** Opening Given data block **

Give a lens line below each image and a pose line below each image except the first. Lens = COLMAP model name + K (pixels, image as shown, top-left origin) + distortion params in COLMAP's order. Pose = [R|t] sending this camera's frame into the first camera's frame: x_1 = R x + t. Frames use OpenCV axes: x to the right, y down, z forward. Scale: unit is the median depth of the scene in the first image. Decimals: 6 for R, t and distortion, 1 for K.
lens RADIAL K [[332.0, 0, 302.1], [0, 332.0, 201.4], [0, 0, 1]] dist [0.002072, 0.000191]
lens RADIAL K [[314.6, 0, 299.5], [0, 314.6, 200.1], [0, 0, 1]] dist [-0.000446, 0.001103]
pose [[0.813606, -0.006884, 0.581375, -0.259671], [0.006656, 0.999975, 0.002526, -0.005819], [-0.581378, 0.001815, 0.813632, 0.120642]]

** Closing Given data block **

Transcription of the listing must be exact and complete.

Give a lens line below each image and a pose line below each image except the first. Lens = COLMAP model name + K (pixels, image as shown, top-left origin) + distortion params in COLMAP's order. Pose = [R|t] sending this camera's frame into the first camera's frame: x_1 = R x + t. Frames use OpenCV axes: x to the right, y down, z forward. Scale: unit is the median depth of the scene in the first image. Decimals: 6 for R, t and distortion, 1 for K.
lens RADIAL K [[332.0, 0, 302.1], [0, 332.0, 201.4], [0, 0, 1]] dist [0.002072, 0.000191]
lens RADIAL K [[314.6, 0, 299.5], [0, 314.6, 200.1], [0, 0, 1]] dist [-0.000446, 0.001103]
pose [[0.813606, -0.006884, 0.581375, -0.259671], [0.006656, 0.999975, 0.002526, -0.005819], [-0.581378, 0.001815, 0.813632, 0.120642]]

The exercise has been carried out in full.